The drums of her ears vibrated to a cacophony of wilderness melodies sung by a symphony of creatures that performed for no one but themselves.
She allowed herself to drink in a world of harmony and reverence and sought to share her cup overflowing with a world yet unborn.
Mardy at 88 years old:
“So, what have I said? That we live in a precarious world; that we are threatened by man’s ingenuity; that we need a less consumptive lifestyle in order to preserve the beauty and grace of our world; and that our remaining wild places, our wilderness, have to be a most important element in all our thinking and all our doing.
I think if we saved every bit of designated wilderness it wouldn’t be enough to satisfy what I think should be the normal longings of a person to know what natural country looks like.

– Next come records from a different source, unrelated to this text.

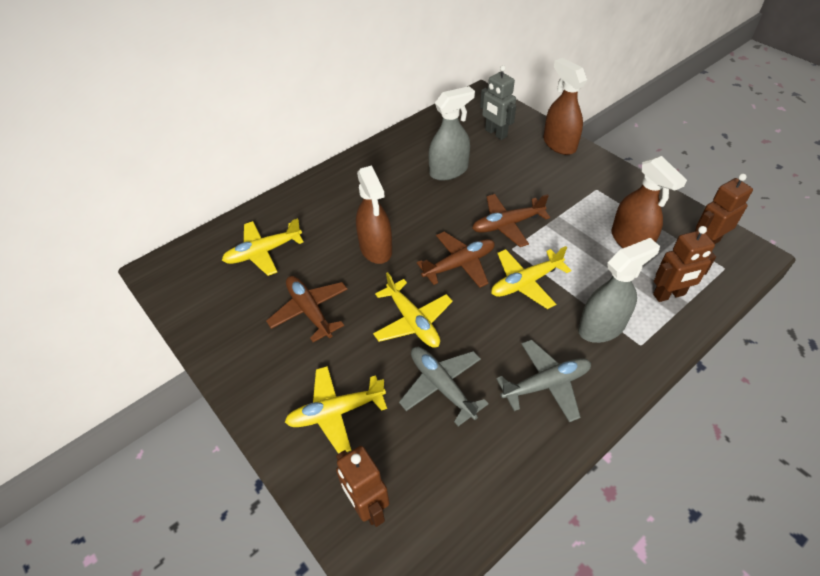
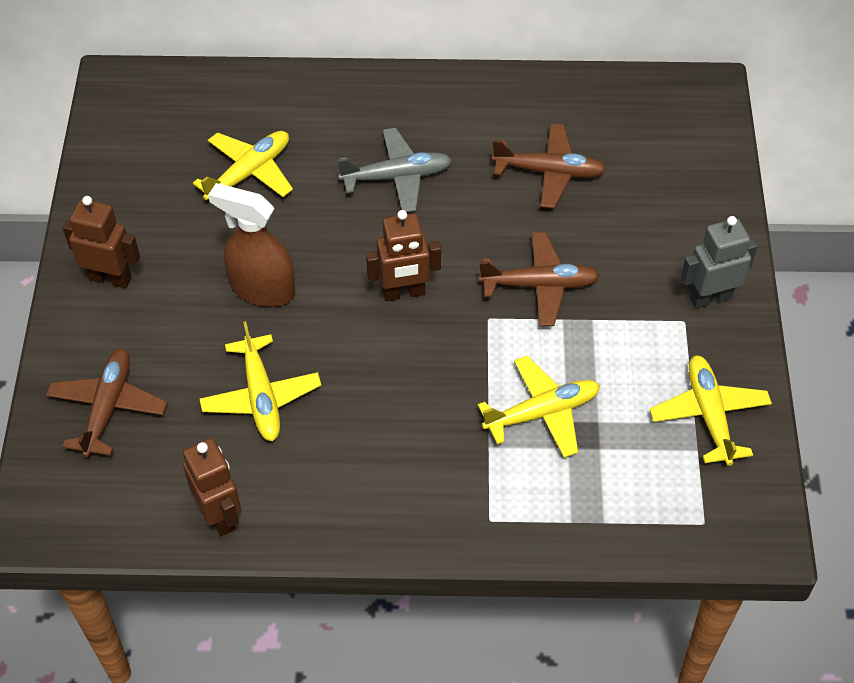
brown spray bottle: [356,165,392,264] [543,58,587,155] [611,156,687,248] = 3 -> [208,183,295,307] = 1
grey plane: [399,347,489,426] [496,340,591,422] = 2 -> [337,128,452,212] = 1
grey spray bottle: [428,86,475,181] [578,238,660,343] = 2 -> none = 0

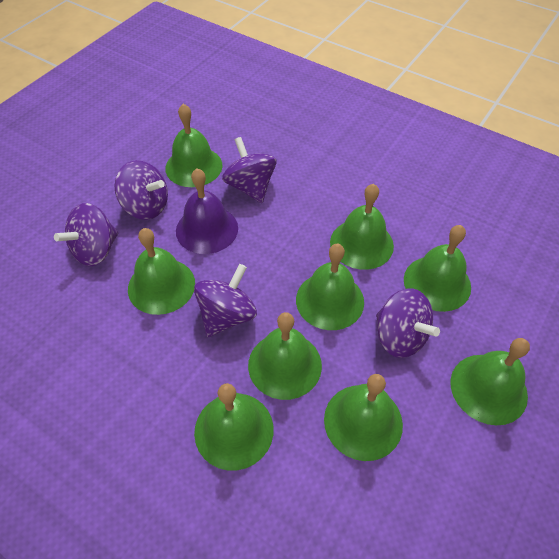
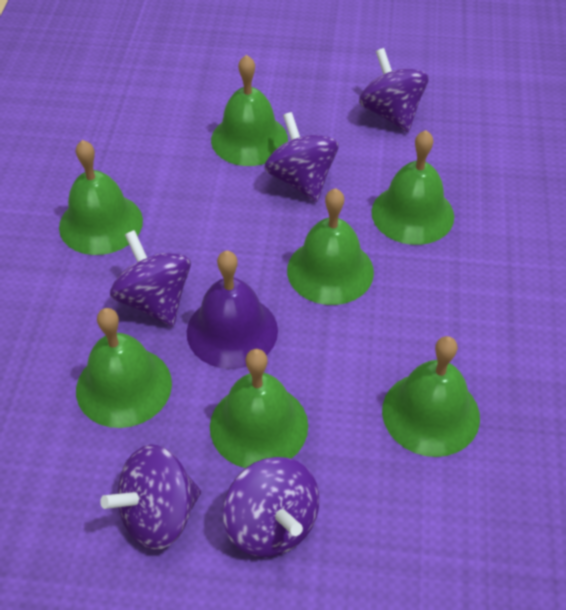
green bell: [128,228,195,315] [165,104,223,187] [194,383,274,470] [248,312,322,400] [296,244,364,330] [324,374,403,461] [330,184,394,270] [404,225,471,312] [450,338,530,425] = 9 -> [59,140,143,255] [76,308,172,428] [210,349,308,468] [211,55,288,166] [287,188,374,305] [371,130,454,245] [382,336,480,457] = 7

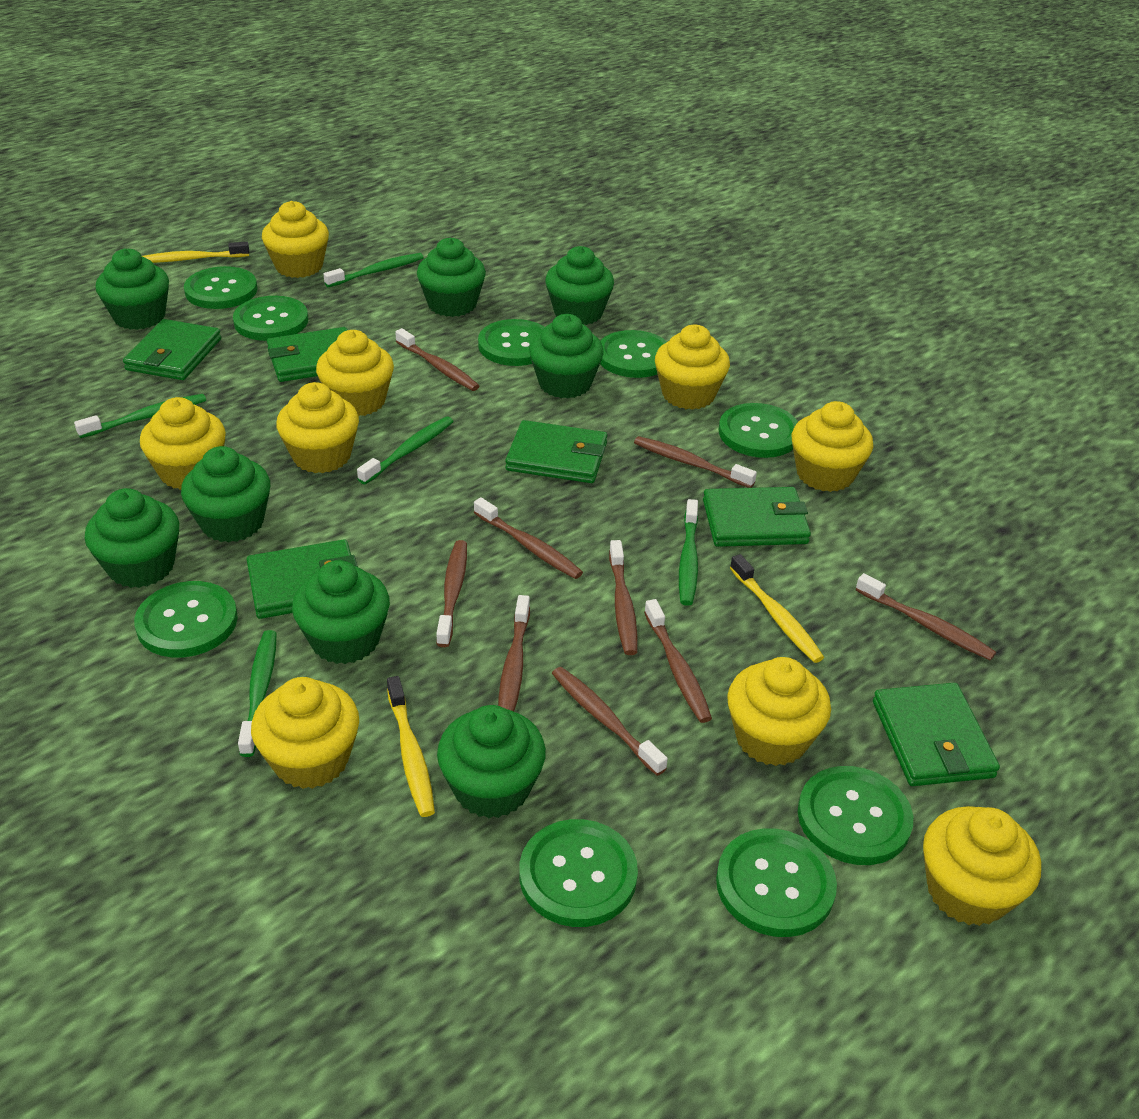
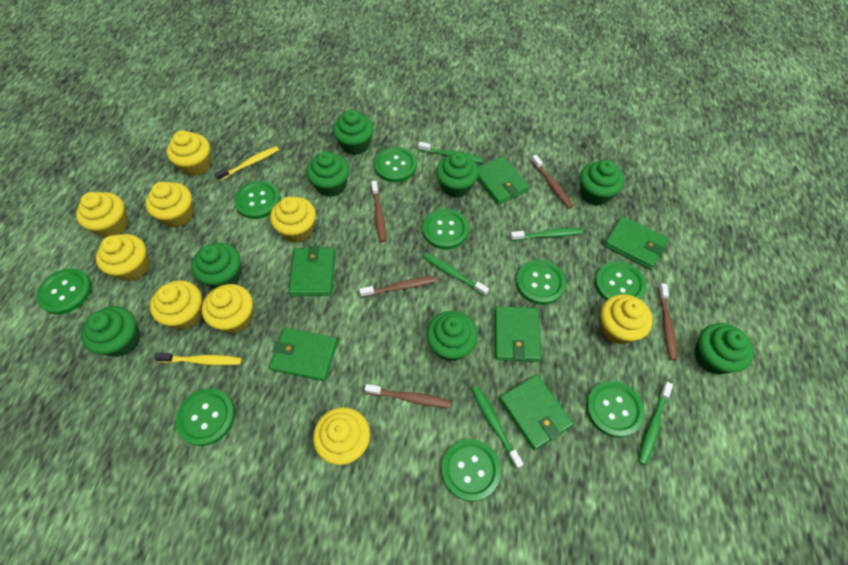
brown toothbrush: [395,328,479,391] [436,540,467,647] [474,497,583,579] [498,595,530,712] [552,667,668,776] [609,540,637,655] [634,436,757,488] [644,599,712,723] [856,573,996,660] = 9 -> [359,276,437,297] [365,384,451,408] [371,181,386,242] [531,155,573,208] [658,284,677,360] = 5
yellow toothbrush: [142,242,249,263] [387,676,435,817] [730,554,824,663] = 3 -> [154,353,242,365] [215,146,279,181] = 2

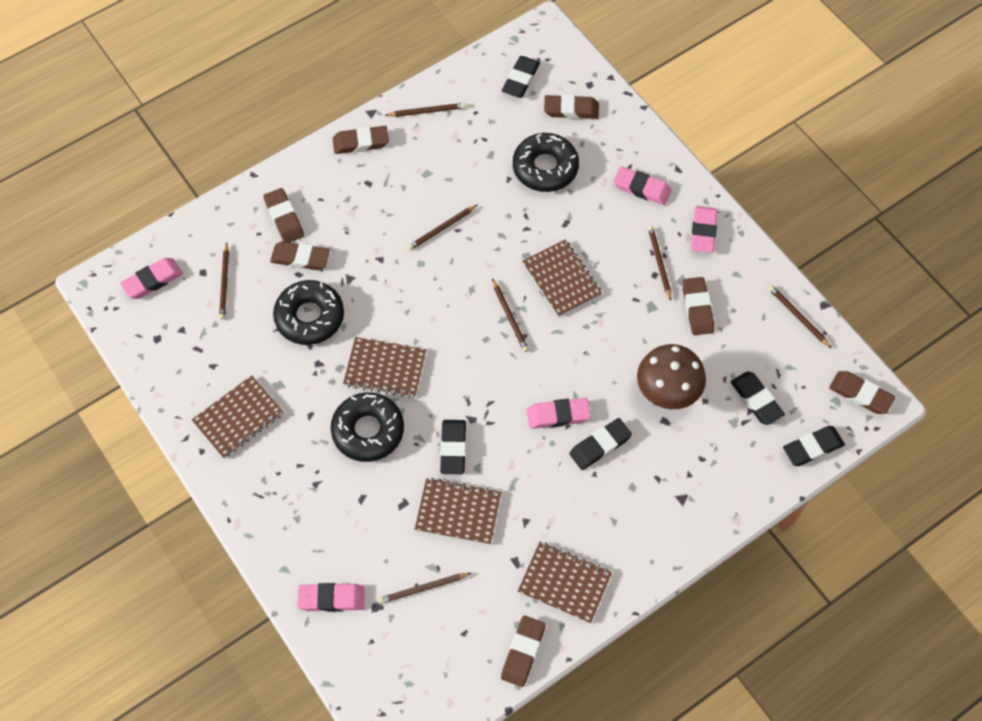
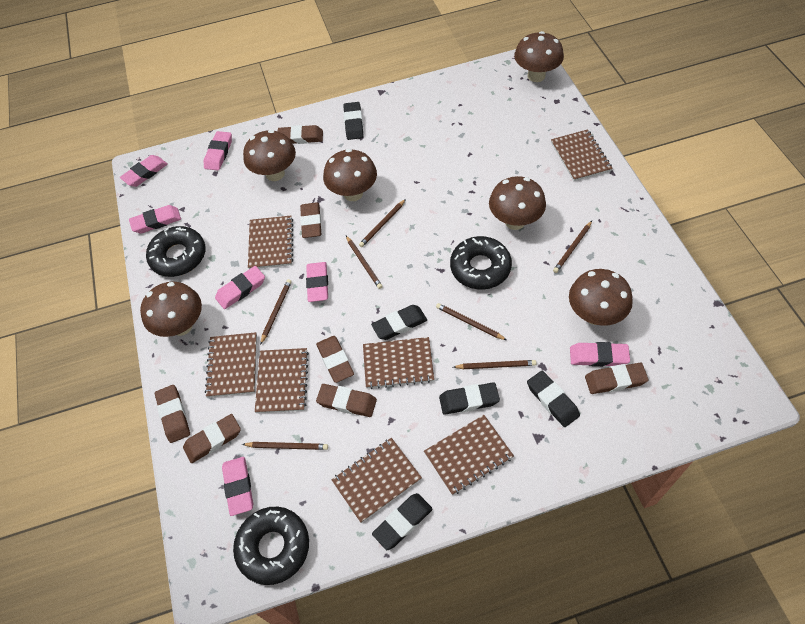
brown mushroom: [637,344,706,409] = 1 -> [140,282,202,337] [243,130,296,181] [323,149,377,201] [489,176,546,230] [514,31,564,82] [569,269,633,326] = 6
brown notebook: [192,375,284,458] [343,337,426,398] [415,478,501,545] [518,542,612,623] [522,239,602,317] = 5 -> [205,332,257,398] [248,216,293,269] [255,348,309,413] [331,438,422,523] [363,337,434,389] [424,415,514,495] [551,129,613,181] = 7
pink eraser: [120,258,183,299] [298,583,365,612] [527,398,591,429] [613,166,672,205] [691,206,717,253] = 5 -> [120,155,168,187] [129,205,181,233] [204,131,232,170] [215,266,265,309] [222,457,253,516] [306,262,328,302] [570,342,630,367] = 7

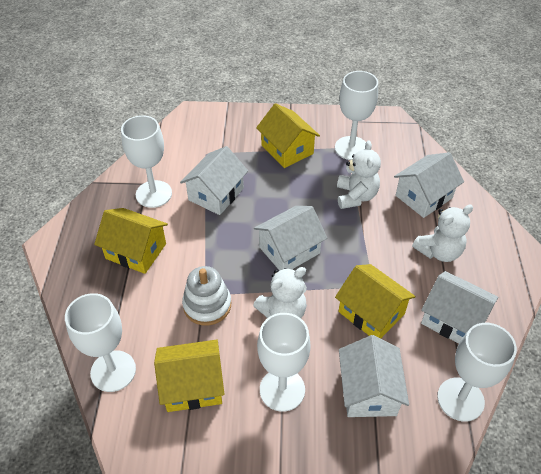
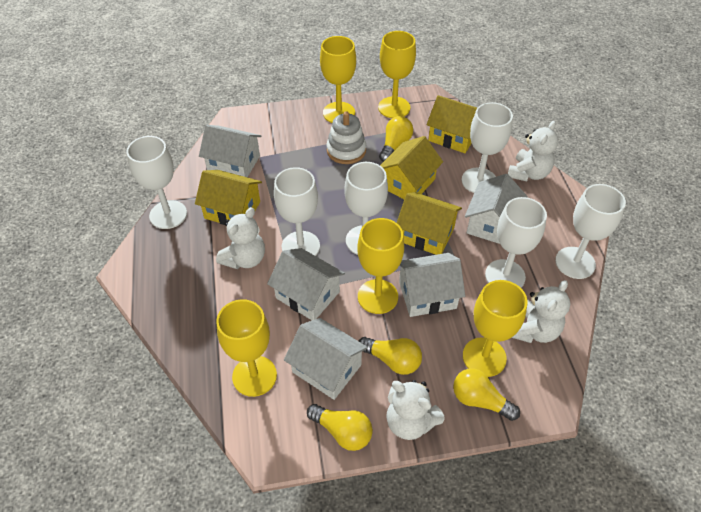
white goblet: [65,293,136,392] [121,115,172,208] [257,313,311,412] [335,71,378,160] [437,323,517,422] = 5 -> [126,136,187,229] [274,167,320,256] [344,162,388,255] [461,102,513,193] [485,197,547,288] [555,184,626,279] = 6
white teddy bear: [253,267,307,318] [337,140,381,209] [412,204,473,262] = 3 -> [216,207,265,269] [386,380,445,440] [508,121,558,181] [512,280,570,343] = 4
yellow goblet: none = 0 -> [216,299,277,397] [320,36,356,123] [358,218,404,314] [378,31,416,118] [463,280,528,377] = 5
yellow light bulb: none = 0 -> [307,404,373,451] [359,337,422,375] [379,116,413,162] [453,368,520,421] = 4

And I think just experiencing some fairly untouched country on our planet does something for a person’s mind and soul.”
Mardy at 99 years young:
“I love to lie awake a little while at night – listening to the quietness. Only the faint sound of the river. There it is, out there – a piece of natural world – river and forest and mountains and sky, and all the creatures, safely curled up or wandering about, according to their various natures.
I lie there and listen, and feel the nightness of it all.
There is something smooth, silky, and harmonious about the night, a blessing and a benison – not simply a gap between hurried activities.”
They were mavericks and the world has been blessed with the love and generosity of their vision.